As networks evolve into 6G, the demands for ultra-high data rates, low latency, and massive device connectivity become paramount. Data-driven network optimization, powered by AI, is crucial for tackling these demands through advanced spectrum management, resource allocation, and network orchestration. The integration of AI technologies with open network architectures enables next-gen wireless systems to adapt dynamically, ensuring optimal performance across diverse applications like autonomous vehicles, extended reality (XR), and smart cities, and setting a strong foundation for future wireless innovation.

Data-Driven Network Modeling and Simulation 

The ability to access, manipulate, and process data has allowed network researchers to focus on many network optimization problems that were previously intractable due to complexity and scale. Solutions that make use of Machine Learning (ML) techniques are becoming increasingly popular. However, the integration and utilization of ML in current networking research and development workflows is still cumbersome. The goals of this project are two-fold. The first goal is to integrate ML and network simulations, so that ML-based algorithms and optimizations can be evaluated and developed with minimal overhead. The second goal is to enable the use of simulated (or synthetic) data to train and evaluate ML models before they can be applied in real networks.
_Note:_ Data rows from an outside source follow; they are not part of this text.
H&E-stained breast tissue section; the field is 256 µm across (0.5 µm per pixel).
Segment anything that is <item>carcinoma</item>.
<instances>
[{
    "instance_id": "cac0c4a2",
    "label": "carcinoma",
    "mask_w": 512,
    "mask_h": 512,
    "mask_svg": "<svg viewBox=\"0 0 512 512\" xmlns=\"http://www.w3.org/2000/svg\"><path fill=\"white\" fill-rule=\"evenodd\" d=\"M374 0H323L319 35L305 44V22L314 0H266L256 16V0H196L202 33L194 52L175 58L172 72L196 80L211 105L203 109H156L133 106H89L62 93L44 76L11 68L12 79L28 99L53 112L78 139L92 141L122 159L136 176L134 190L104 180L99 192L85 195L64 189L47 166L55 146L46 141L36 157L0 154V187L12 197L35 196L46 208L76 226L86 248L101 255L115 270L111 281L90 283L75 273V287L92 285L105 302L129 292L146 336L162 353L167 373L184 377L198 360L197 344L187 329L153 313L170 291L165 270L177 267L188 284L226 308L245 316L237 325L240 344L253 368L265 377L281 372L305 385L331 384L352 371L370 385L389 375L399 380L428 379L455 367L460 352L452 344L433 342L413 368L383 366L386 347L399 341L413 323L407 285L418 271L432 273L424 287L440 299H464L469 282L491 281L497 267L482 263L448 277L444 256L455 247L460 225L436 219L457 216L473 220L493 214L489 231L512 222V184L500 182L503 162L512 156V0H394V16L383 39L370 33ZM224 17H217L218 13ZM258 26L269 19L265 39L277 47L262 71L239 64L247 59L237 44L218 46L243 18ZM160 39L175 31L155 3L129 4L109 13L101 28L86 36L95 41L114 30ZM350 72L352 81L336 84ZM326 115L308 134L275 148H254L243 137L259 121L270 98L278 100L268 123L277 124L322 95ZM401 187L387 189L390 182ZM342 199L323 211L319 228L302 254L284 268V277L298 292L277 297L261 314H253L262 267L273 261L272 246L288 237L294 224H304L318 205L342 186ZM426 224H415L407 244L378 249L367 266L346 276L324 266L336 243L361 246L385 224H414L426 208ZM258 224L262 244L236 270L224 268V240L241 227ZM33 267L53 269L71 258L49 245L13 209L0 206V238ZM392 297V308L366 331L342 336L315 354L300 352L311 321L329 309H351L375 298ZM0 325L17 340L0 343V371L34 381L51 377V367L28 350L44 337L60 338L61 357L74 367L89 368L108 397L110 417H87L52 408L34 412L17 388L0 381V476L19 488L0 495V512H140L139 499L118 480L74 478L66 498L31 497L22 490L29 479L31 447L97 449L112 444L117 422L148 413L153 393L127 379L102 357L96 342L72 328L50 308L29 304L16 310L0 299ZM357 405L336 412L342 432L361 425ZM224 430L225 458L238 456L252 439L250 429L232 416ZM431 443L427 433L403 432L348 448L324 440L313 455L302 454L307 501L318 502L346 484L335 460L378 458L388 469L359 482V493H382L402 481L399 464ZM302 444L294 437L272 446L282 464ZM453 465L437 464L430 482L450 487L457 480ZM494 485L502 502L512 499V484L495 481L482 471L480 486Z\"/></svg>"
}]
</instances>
The technical approach consists of two major components. The first one (illustration on the left) is the use of network simulators to generate synthetic datasets that can be used by the research community for training and evaluation of novel ML-based solutions. Hence, network simulations can be configured to generate data for different configurations and topologies, even when actual hardware is not yet available. The second component (illustration on the right) is the integration of ML-based solutions in network simulations in order to enable the development of new network functionalities.  

We have defined a process for incorporating ML models available in major frameworks such as TensorFlow and Pytorch in ns-3 simulations without the need for re-implementing and re-training said models. Using this process, we have developed a proof of concept based on an architecture similar to what is proposed by the O-RAN Alliance. This includes a Radio Access Network (RAN) Intelligent Controller (RIC) that contains a data repository where all relevant simulation information reported by the simulation nodes is stored, and Logic Modules that act based on the information in the repository and generate commands to alter the network’s configuration and operational parameters.

The benefits and applications of the effort are as follows:

• Faster Development: The platform accelerates the testing of AI and ML algorithms in simulation, allowing for quicker deployment in real networks.
• Dataset Generation: It supports the creation of large synthetic datasets for training ML models, crucial for validating algorithms in a variety of network scenarios.
• Scenario Validation: Researchers can design and validate new network setups, configurations, and assumptions before deploying in real-world networks.

In summary, NIST’s data-driven network optimization project lays a solid foundation for future advancements in wireless communication, combining advanced AI algorithms with network simulation to address 5G complexities and prepare for 6G’s demands. Through real-time performance optimizations, this project ensures networks will be adaptive, efficient, and ready for future technological landscapes.